Voter ID letters cost Tennessee $42,000

photo Tennessee Secretary of State Tré Hargett.
Arkansas-Tennessee Live Blog

NASHVILLE - Tennessee Secretary of State Tré Hargett's office spent more than $42,000 this month to send letters cautioning 118,268 older Tennessee voters that they must have government-issued photo identification to vote in the March 6 primary.

"Dear Voter," Hargett says in letters mailed out as early voting in presidential primaries began Feb. 15. "The Tennessee General Assembly has adopted a new law regarding identification needed to vote beginning with the 2012 election cycle.

"When you vote in person, either during early voting or on Election Day, you must present identification which contains your name and photo," wrote Hargett, a Republican who backed the law. "To be valid, this photo ID must have been issued by a state or federal government."

The letters were mailed to voters 60 and over who under another Tennessee law have not been required to have photos on their driver licenses.

In an email response to questions posed by the Chattanooga Times Free Press, Hargett spokesman Blake Fontenay said postage for the letters cost the Secretary of State's office $42,480.09.

"We don't have the production cost yet because we haven't yet received a bill," Fontenay said.

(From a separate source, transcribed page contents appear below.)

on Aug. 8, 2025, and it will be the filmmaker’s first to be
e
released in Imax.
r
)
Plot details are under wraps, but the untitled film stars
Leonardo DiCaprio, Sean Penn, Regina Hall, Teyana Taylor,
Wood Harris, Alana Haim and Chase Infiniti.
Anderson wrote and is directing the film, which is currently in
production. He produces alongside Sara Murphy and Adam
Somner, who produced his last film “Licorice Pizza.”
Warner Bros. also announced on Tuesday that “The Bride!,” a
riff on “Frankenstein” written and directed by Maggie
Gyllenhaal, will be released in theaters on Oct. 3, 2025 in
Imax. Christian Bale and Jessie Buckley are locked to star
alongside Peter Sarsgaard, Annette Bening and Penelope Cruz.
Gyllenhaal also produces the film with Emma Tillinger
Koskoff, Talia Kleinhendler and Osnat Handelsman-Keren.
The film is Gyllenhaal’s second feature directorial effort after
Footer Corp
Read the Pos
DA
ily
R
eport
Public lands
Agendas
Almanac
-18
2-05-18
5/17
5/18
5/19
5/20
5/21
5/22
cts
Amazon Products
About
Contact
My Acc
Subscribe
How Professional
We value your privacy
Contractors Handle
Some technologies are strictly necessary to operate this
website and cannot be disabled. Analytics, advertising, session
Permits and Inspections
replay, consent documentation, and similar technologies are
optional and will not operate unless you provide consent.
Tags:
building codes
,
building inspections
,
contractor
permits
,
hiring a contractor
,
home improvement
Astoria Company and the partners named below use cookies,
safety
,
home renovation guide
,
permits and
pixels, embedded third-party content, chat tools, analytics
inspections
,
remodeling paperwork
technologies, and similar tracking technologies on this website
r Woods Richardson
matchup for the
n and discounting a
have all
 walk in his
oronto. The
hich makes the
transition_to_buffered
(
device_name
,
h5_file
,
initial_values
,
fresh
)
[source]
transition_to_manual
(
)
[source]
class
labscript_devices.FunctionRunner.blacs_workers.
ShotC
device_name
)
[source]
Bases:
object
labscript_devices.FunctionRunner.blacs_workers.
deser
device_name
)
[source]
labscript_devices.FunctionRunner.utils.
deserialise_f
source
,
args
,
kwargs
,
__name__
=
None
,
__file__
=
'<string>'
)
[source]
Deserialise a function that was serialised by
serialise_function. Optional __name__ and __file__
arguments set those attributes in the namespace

When the Republican-backed bill passed the legislature last year, it wasn't supposed to cost taxpayers much of anything, according to a fiscal note prepared by legislative analysts.

"The secretary of state will not require additional resources to implement the photographic identification requirement," the memo said.

State Election Coordinator Mark Goins said the purpose of the mailing was to inform potential voters of the new requirement and also tell them that if they are unable to get appropriate state or federal ID, there are alternatives including expired driver licenses and government employee photo ID.

Moreover, Goins noted, the letter points out that voters 65 and over can cast absentee ballots without the required photo voter ID. He said many elderly voters didn't know they can vote absentee.

Earlier Wednesday, groups organized by Tennessee Citizen Action, a grass-roots organization that fought the new law, announced in a news conference that they have signatures from 6,000 Tennesseans who want the photo voter ID law overturned.

They charged that thousands of Tennesseans, many of them elderly, poor or disabled, risk being disenfranchised by the new law which critics contend is part of a national effort by Republicans.

They read a letter from 96-year-old Dorothy Cooper, of Chattanooga, whose initial effort to obtain a free photo ID from a Hamilton County driver services station failed because her birth certificate listed her maiden name and didn't match her current name.

Cooper had outlived two husbands. Cooper, whose case generated national headlines, was eventually given a free photo ID.

"I understand there may be some extreme cases out there," Goins said. "But the key to it is they did get a photo ID, they will be allowed to vote. Individuals who've contacted our office, they've been able to get a photo ID."